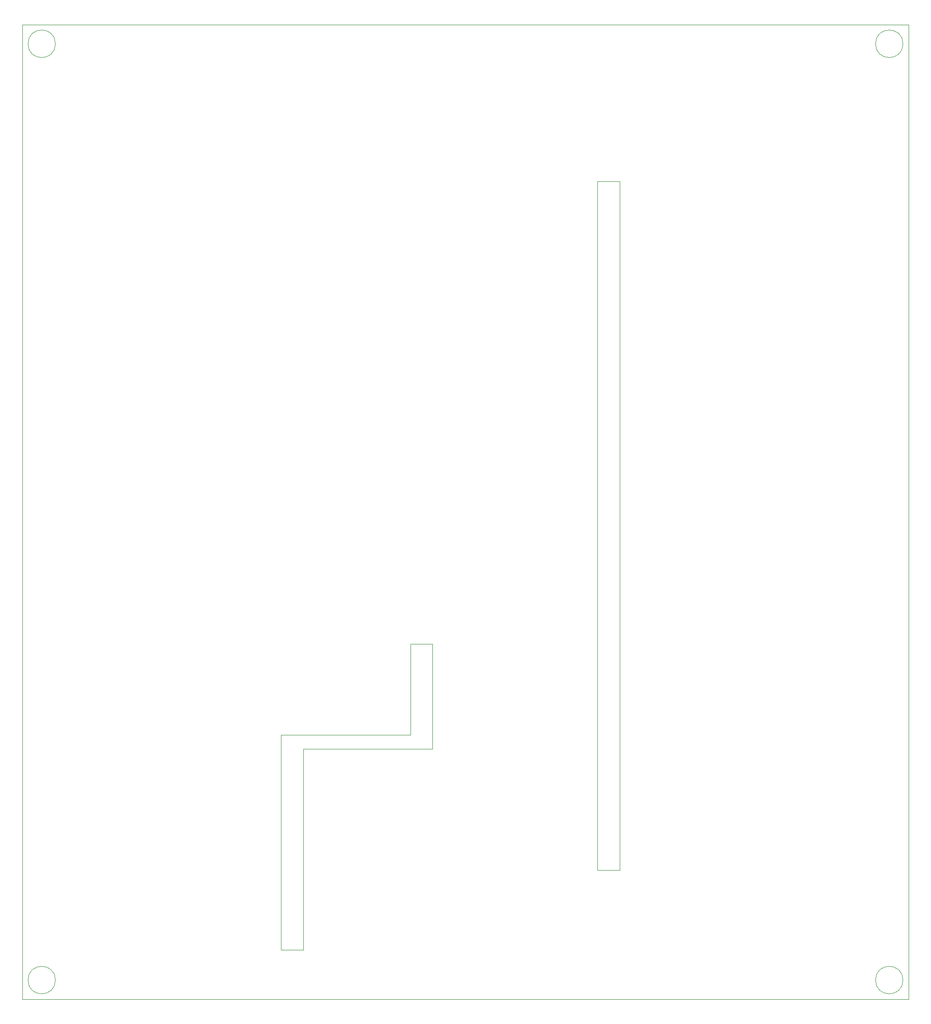
<source format=gbr>
G04 #@! TF.GenerationSoftware,KiCad,Pcbnew,(5.1.4)-1*
G04 #@! TF.CreationDate,2021-06-13T20:18:54-03:00*
G04 #@! TF.ProjectId,_autosave-PLC_Pic18f4550,5f617574-6f73-4617-9665-2d504c435f50,rev?*
G04 #@! TF.SameCoordinates,Original*
G04 #@! TF.FileFunction,Profile,NP*
%FSLAX46Y46*%
G04 Gerber Fmt 4.6, Leading zero omitted, Abs format (unit mm)*
G04 Created by KiCad (PCBNEW (5.1.4)-1) date 2021-06-13 20:18:54*
%MOMM*%
%LPD*%
G04 APERTURE LIST*
%ADD10C,0.050000*%
%ADD11C,0.100000*%
G04 APERTURE END LIST*
D10*
X218500000Y-20500000D02*
G75*
G03X218500000Y-20500000I-2500000J0D01*
G01*
X64500000Y-20500000D02*
G75*
G03X64500000Y-20500000I-2500000J0D01*
G01*
X64500000Y-190500000D02*
G75*
G03X64500000Y-190500000I-2500000J0D01*
G01*
X218500000Y-190500000D02*
G75*
G03X218500000Y-190500000I-2500000J0D01*
G01*
X163000000Y-45500000D02*
X167000000Y-45500000D01*
X105500000Y-185000000D02*
X109500000Y-185000000D01*
X167000000Y-170500000D02*
X163000000Y-170500000D01*
D11*
X219500000Y-194000000D02*
X58500000Y-194000000D01*
X219500000Y-17000000D02*
X219500000Y-194000000D01*
D10*
X105500000Y-146000000D02*
X105500000Y-185000000D01*
X129000000Y-146000000D02*
X105500000Y-146000000D01*
X129000000Y-129500000D02*
X129000000Y-146000000D01*
X133000000Y-129500000D02*
X129000000Y-129500000D01*
X133000000Y-148500000D02*
X133000000Y-129500000D01*
X109500000Y-148500000D02*
X133000000Y-148500000D01*
X109500000Y-185000000D02*
X109500000Y-148500000D01*
X163000000Y-170500000D02*
X163000000Y-45500000D01*
X167000000Y-45500000D02*
X167000000Y-170500000D01*
D11*
X58500000Y-194000000D02*
X58500000Y-17000000D01*
X58500000Y-17000000D02*
X219500000Y-17000000D01*
M02*

</source>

▸ **Exercise goal**
An exact repeat of the lines from the one containing "X167000000Y-170500000D01*" through the final line above, both included, is the whole answer.

▸ **Response below**
X167000000Y-170500000D01*
D11*
X58500000Y-194000000D02*
X58500000Y-17000000D01*
X58500000Y-17000000D02*
X219500000Y-17000000D01*
M02*

</source>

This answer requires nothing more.